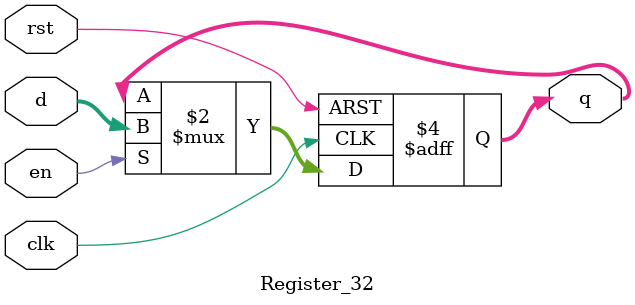
<source format=v>
`timescale 1ns / 1ps
module  Register_32
    #(parameter WIDTH = 32, 
    RST_VALUE = 0)
    (input  clk, rst, en,
    input  [WIDTH-1 : 0]  d,
    output reg  [WIDTH-1 : 0] q);

always @(posedge clk, posedge rst)
    if (rst) q <= RST_VALUE;
    else  if (en)
        q <= d;
endmodule
</source>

Task instructions: Copy every record exactly, but skip the pictures.

Problem solution:
<source format=v>
`timescale 1ns / 1ps
module  Register_32
    #(parameter WIDTH = 32, 
    RST_VALUE = 0)
    (input  clk, rst, en,
    input  [WIDTH-1 : 0]  d,
    output reg  [WIDTH-1 : 0] q);

always @(posedge clk, posedge rst)
    if (rst) q <= RST_VALUE;
    else  if (en)
        q <= d;
endmodule
</source>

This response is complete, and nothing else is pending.